If you got "no, really, a 2-hour connection," you're correct!

Instead of walking at a normal pace between two gates (that, it turns out, are 600 m apart) inside one terminal to make a fairly routine domestic connection, I walked at a normal pace off my flight from Heathrow right to the nearest Iberia service desk. We all shrugged. "Es Londres, es normal" we had to agree. Up to the lounge[1] I go, to check my email and write a blog entry.

Ah, but, this is no ordinary Western European capital airport. This is Madríd. The lounge has delicious Spanish wines, fresh olives, tasty sausages and cheeses, and no freaking WiFi. The conversation at check-in went something like this:

— ¿Como se puede conectar por el WiFi?

— Ah, desculpe, no tenemos el WiFi; es de pago.
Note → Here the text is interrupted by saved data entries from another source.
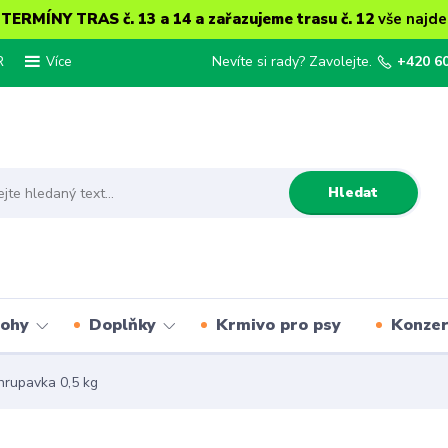
ERMÍNY TRAS č. 13 a 14 a zařazujeme trasu č. 12
vše najde
R
Nevíte si rady? Zavolejte.
+420 6
Více
Hledat
lohy
Doplňky
Krmivo pro psy
Konze
hrupavka 0,5 kg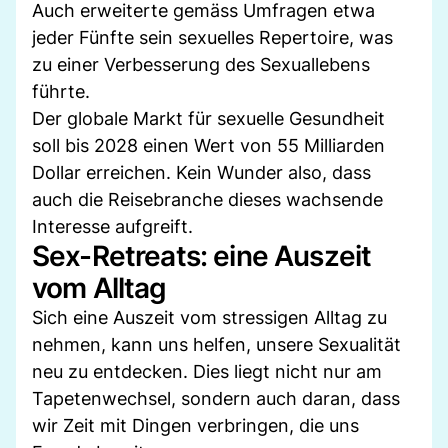
Auch erweiterte gemäss Umfragen etwa
jeder Fünfte sein sexuelles Repertoire, was
zu einer Verbesserung des Sexuallebens
führte.
Der globale Markt für sexuelle Gesundheit
soll bis 2028 einen Wert von 55 Milliarden
Dollar erreichen. Kein Wunder also, dass
auch die Reisebranche dieses wachsende
Interesse aufgreift.
Sex-Retreats: eine Auszeit
vom Alltag
Sich eine Auszeit vom stressigen Alltag zu
nehmen, kann uns helfen, unsere Sexualität
neu zu entdecken. Dies liegt nicht nur am
Tapetenwechsel, sondern auch daran, dass
wir Zeit mit Dingen verbringen, die uns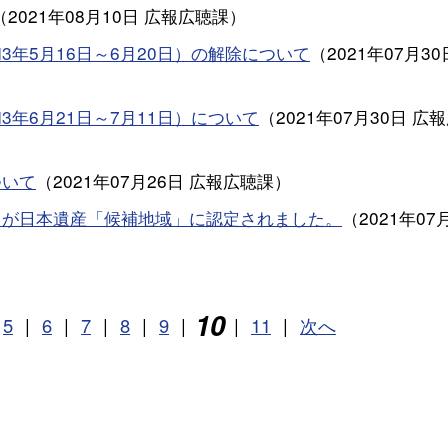
（
2021年08月10日
広報広聴課
）
年5月16日～6月20日）の解除について
（
2021年07月30
年6月21日～7月11日）について
（
2021年07月30日
広報
ついて
（
2021年07月26日
広報広聴課
）
」が日本遺産「候補地域」に認定されました。
（
2021年07
10
5
|
6
|
7
|
8
|
9
|
|
11
|
次へ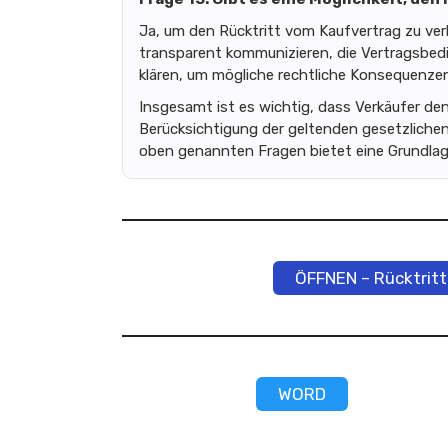
Ja, um den Rücktritt vom Kaufvertrag zu verh
transparent kommunizieren, die Vertragsbedin
klären, um mögliche rechtliche Konsequenze
Insgesamt ist es wichtig, dass Verkäufer de
Berücksichtigung der geltenden gesetzlich
oben genannten Fragen bietet eine Grundlag
ÖFFNEN – Rücktritt
WORD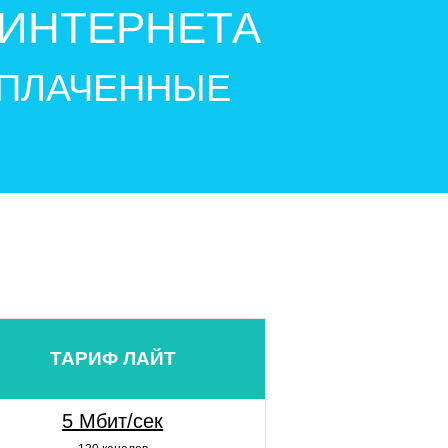
ИНТЕРНЕТА
УПЛАЧЕННЫЕ
ТАРИФ ЛАЙТ
5 Мбит/сек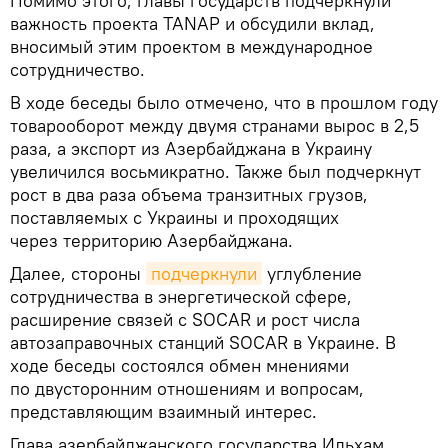
Помимо этого, главы государств подчеркнули
важность проекта TANAP и обсудили вклад,
вносимый этим проектом в международное
сотрудничество.
В ходе беседы было отмечено, что в прошлом году
товарооборот между двумя странами вырос в 2,5
раза, а экспорт из Азербайджана в Украину
увеличился восьмикратно. Также был подчеркнут
рост в два раза объема транзитных грузов,
поставляемых с Украины и проходящих
через территорию Азербайджана.
Далее, стороны
подчеркнули
углубление
сотрудничества в энергетической сфере,
расширение связей с SOCAR и рост числа
автозаправочных станций SOCAR в Украине. В
ходе беседы состоялся обмен мнениями
по двусторонним отношениям и вопросам,
представляющим взаимный интерес.
Глава азербайджанского государства Ильхам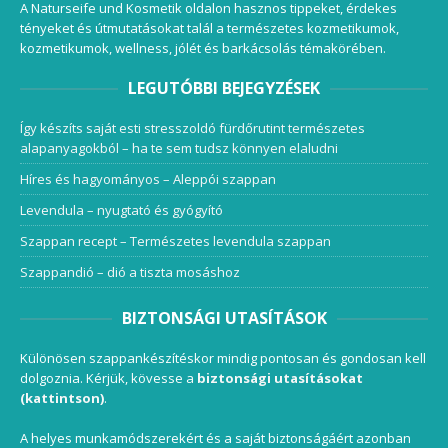
A Naturseife und Kosmetik oldalon hasznos tippeket, érdekes
tényeket és útmutatásokat talál a természetes kozmetikumok,
kozmetikumok, wellness, jólét és barkácsolás témakörében.
LEGUTÓBBI BEJEGYZÉSEK
Így készíts saját esti stresszoldó fürdőrutint természetes
alapanyagokból – ha te sem tudsz könnyen elaludni
Híres és hagyományos – Aleppói szappan
Levendula – nyugtató és gyógyító
Szappan recept – Természetes levendula szappan
Szappandió – dió a tiszta mosáshoz
BIZTONSÁGI UTASÍTÁSOK
Különösen szappankészítéskor mindig pontosan és gondosan kell
dolgoznia. Kérjük, kövesse a
biztonsági utasításokat
(kattintson)
.
A helyes munkamódszerekért és a saját biztonságáért azonban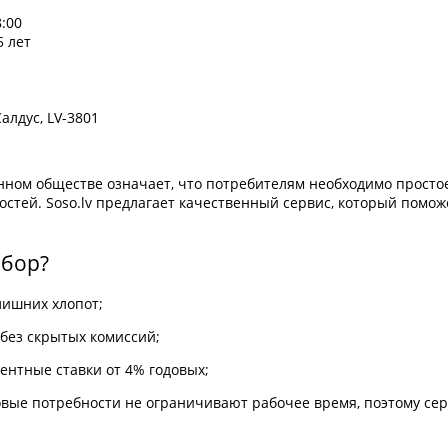
:00
5 лет
Салдус, LV-3801
нном обществе означает, что потребителям необходимо просто
стей. Soso.lv предлагает качественный сервис, который помож
.
ыбор?
 лишних хлопот;
 без скрытых комиссий;
ентные ставки от 4% годовых;
овые потребности не ограничивают рабочее время, поэтому сер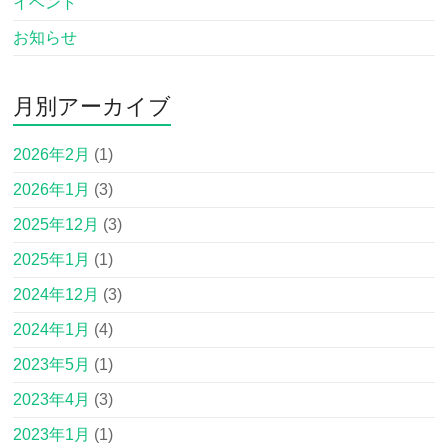
イベント
お知らせ
月別アーカイブ
2026年2月
(1)
2026年1月
(3)
2025年12月
(3)
2025年1月
(1)
2024年12月
(3)
2024年1月
(4)
2023年5月
(1)
2023年4月
(3)
2023年1月
(1)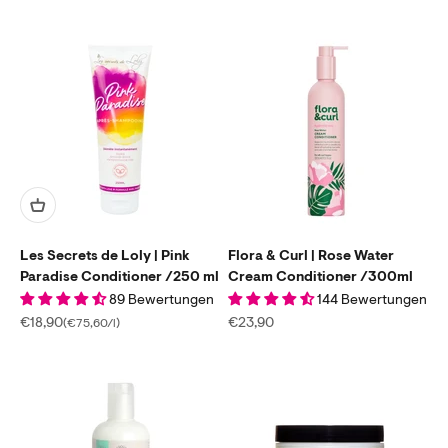
Les Secrets de Loly | Pink
Flora & Curl | Rose Water
Paradise Conditioner /250 ml
Cream Conditioner /300ml
89 Bewertungen
144 Bewertungen
Angebot
Angebot
€18,90
€23,90
(€75,60/l)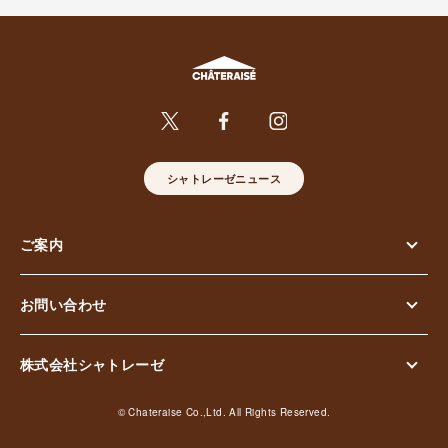
シャトレーゼニュース
ご案内
お問い合わせ
株式会社シャトレーゼ
© Chateraise Co.,Ltd. All Rights Reserved.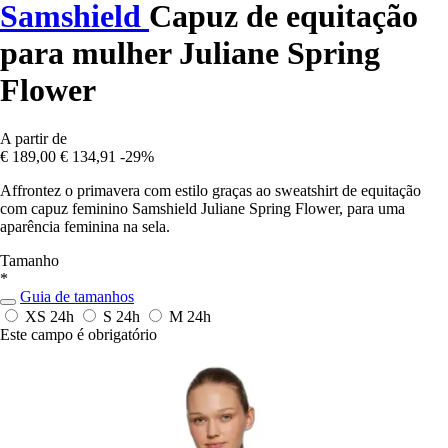
Samshield
Capuz de equitação
para mulher Juliane Spring
Flower
A partir de
€ 189,00
€ 134,91
-29%
Affrontez o primavera com estilo graças ao sweatshirt de equitação
com capuz feminino Samshield Juliane Spring Flower, para uma
aparência feminina na sela.
Tamanho
*
Guia de tamanhos
XS
24h
S
24h
M
24h
Este campo é obrigatório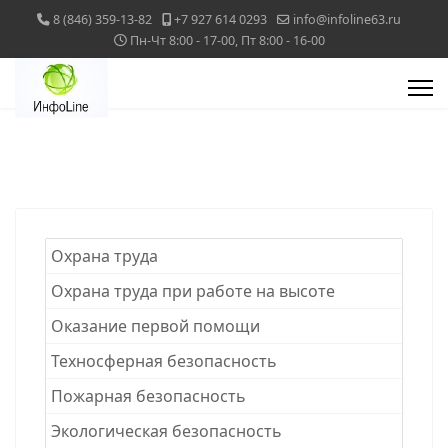
8 (846) 359-13-82
+7 927 614 0293
info@infoline63.ru
Пн-Чт 8:00 - 17-00, Пт 8:00 - 16-00
Охрана труда
Охрана труда при работе на высоте
Оказание первой помощи
Техносферная безопасность
Пожарная безопасность
Экологическая безопасность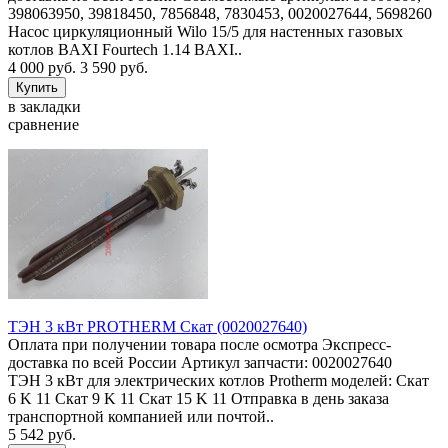
398063950, 39818450, 7856848, 7830453, 0020027644, 5698260
Насос циркуляционный Wilo 15/5 для настенных газовых
котлов BAXI Fourtech 1.14 BAXI..
4 000 руб.
3 590 руб.
в закладки
сравнение
ТЭН 3 кВт PROTHERM Скат (0020027640)
Оплата при получении товара после осмотра Экспресс-
доставка по всей России Артикул запчасти: 0020027640
ТЭН 3 кВт для электрических котлов Protherm моделей: Скат
6 K 11 Скат 9 K 11 Скат 15 K 11 Отправка в день заказа
транспортной компанией или почтой..
5 542 руб.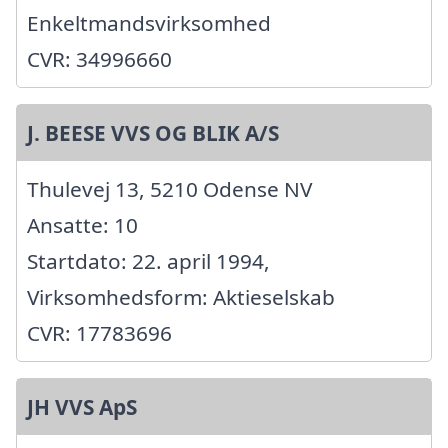
Enkeltmandsvirksomhed
CVR: 34996660
J. BEESE VVS OG BLIK A/S
Thulevej 13, 5210 Odense NV
Ansatte: 10
Startdato: 22. april 1994,
Virksomhedsform: Aktieselskab
CVR: 17783696
JH VVS ApS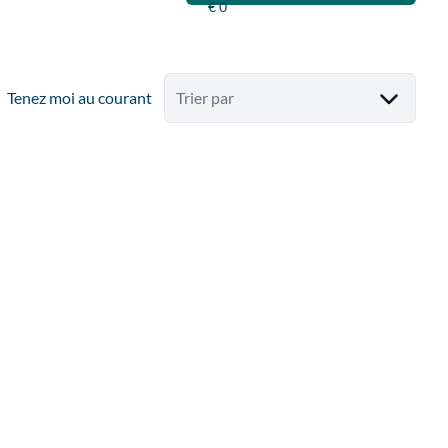
Tenez moi au courant
Trier par
VENDU
OPTION EN UN JOUR !!!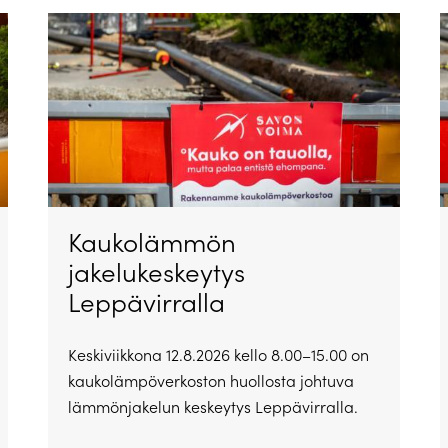
Kaukolämmön
jakelukeskeytys
Leppävirralla
Keskiviikkona 12.8.2026 kello 8.00–15.00 on
kaukolämpöverkoston huollosta johtuva
lämmönjakelun keskeytys Leppävirralla.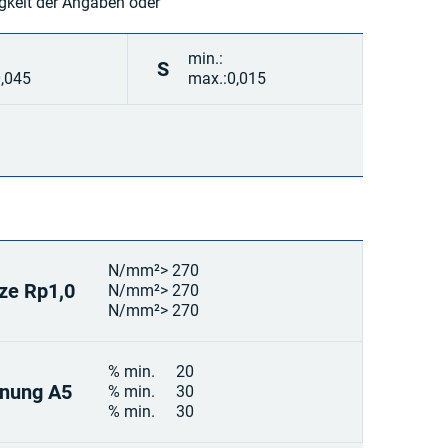
gkeit der Angaben oder
min.:
S
0,045
max.:
0,015
N/mm²
> 270
ze Rp1,0
N/mm²
> 270
N/mm²
> 270
% min.
20
nung A5
% min.
30
% min.
30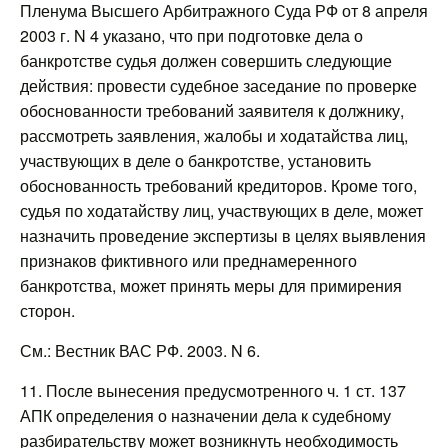
Пленума Высшего Арбитражного Суда РФ от 8 апреля
2003 г. N 4 указано, что при подготовке дела о
банкротстве судья должен совершить следующие
действия: провести судебное заседание по проверке
обоснованности требований заявителя к должнику,
рассмотреть заявления, жалобы и ходатайства лиц,
участвующих в деле о банкротстве, установить
обоснованность требований кредиторов. Кроме того,
судья по ходатайству лиц, участвующих в деле, может
назначить проведение экспертизы в целях выявления
признаков фиктивного или преднамеренного
банкротства, может принять меры для примирения
сторон.
См.: Вестник ВАС РФ. 2003. N 6.
11. После вынесения предусмотренного ч. 1 ст. 137
АПК определения о назначении дела к судебному
разбирательству может возникнуть необходимость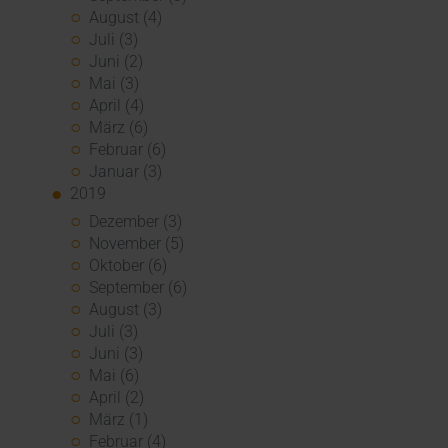
August (4)
Juli (3)
Juni (2)
Mai (3)
April (4)
März (6)
Februar (6)
Januar (3)
2019
Dezember (3)
November (5)
Oktober (6)
September (6)
August (3)
Juli (3)
Juni (3)
Mai (6)
April (2)
März (1)
Februar (4)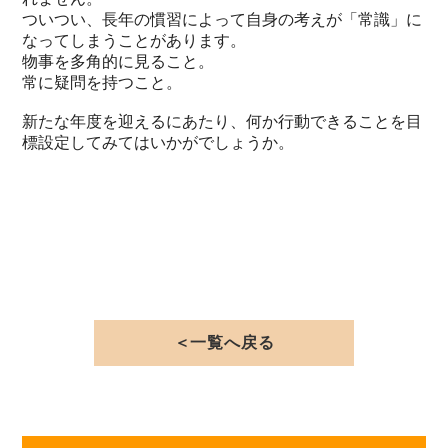
ついつい、長年の慣習によって自身の考えが「常識」に
なってしまうことがあります。
物事を多角的に見ること。
常に疑問を持つこと。
新たな年度を迎えるにあたり、何か行動できることを目
標設定してみてはいかがでしょうか。
＜一覧へ戻る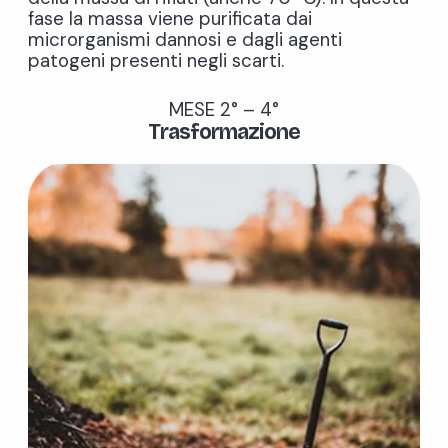
fase la massa viene purificata dai
microrganismi dannosi e dagli agenti
patogeni presenti negli scarti.
MESE 2° – 4°
Trasformazione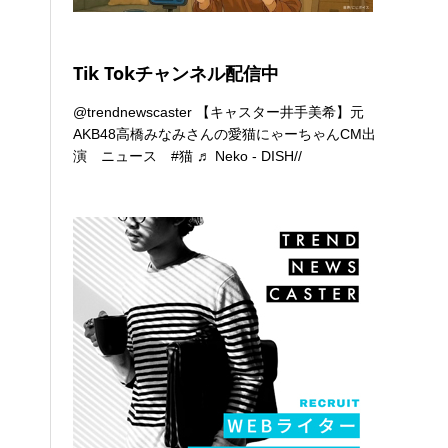
Tik Tokチャンネル配信中
@trendnewscaster
【キャスター井手美希】元
AKB48高橋みなみさんの愛猫にゃーちゃんCM出
演 ニュース
#猫
♬ Neko - DISH//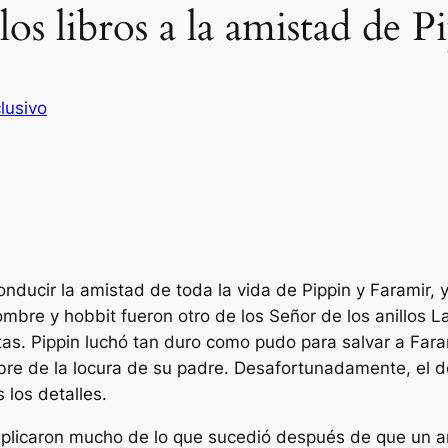
los libros a la amistad de 
lusivo
nducir la amistad de toda la vida de Pippin y Faramir, 
hombre y hobbit fueron otro de los
Señor de los anillos
La
ritas. Pippin luchó tan duro como pudo para salvar a Far
mbre de la locura de su padre. Desafortunadamente, el 
los detalles.
xplicaron mucho de lo que sucedió después de que un ani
— ¿Verdad? ¿De pago? No free WiFi?

— Sí, ¿es curioso, no?

— Sí, es curioso. Gracias.

So, here I sit, snacking on olives, brie, toast, sausages, a fruity Ribera del Duero number ("Condado de Haza Crianza, 2007: La Recomendación del Sumiller"), and probably in a moment those dates I see over there, composing a blog entry in flipping Notepad.

But let me review, just to keep things in perspective. Yesterday morning I woke up to a healthy snowfall in Chicago and tonight I'm going to bed in Lisbon, having spent the better part of the day in London. The total cost of this trip will come in somewhere around one month of housing (just housing, not groceries or electricity or anything else). And unlike the situation that existed even in my lifetime, getting a visa to anywhere in Western Europe requires presenting my passport to the bored guy at the arrival gate and getting a stamp.

Late update, in Lisbon: It seems the free Internet we take for granted in the U.S. and Northern Europe does not extend to Southern Europe. My hotel has free WiFi—in the bar and lobby. In the room it costs €22 per day.

[1] As a happy consequence of (or sorry consolation prize for) flying all those miles last year, I get access to all oneworld business-class lounges worldwide. I would like to note again, just because it really annoys me at the moment, that a principal benefit of every other business-class lounge that I've ever visited is free bloody WiFi. Dear Spain: ¿WTF?

What I *should* have asked Santa for

Throughout my career in software development, I have spent many, many hours in meetings. Endless meetings. Soul-sucking meetings. Insurance companies are the worst, and they hire lots of developers, which just increases the aggregate lifetime meeting time-suck of the average developer.

It's fun to figure out after the meeting not only how much time just disappeared from the universe, but also how much it cost. So I am overjoyed to discover that Scott Adams sells this on his website:

When meetings are running nearly four hours long and your coworkers are sharing tales of their weekend escapades or botched nose jobs and you'd rather just be sitting at your cube getting some actual work done, motivate people to stay on task with TIM...Time Is Money calculator.

I'm not alone in wanting this. The item is on backorder until—I am not making this up—groundhog day.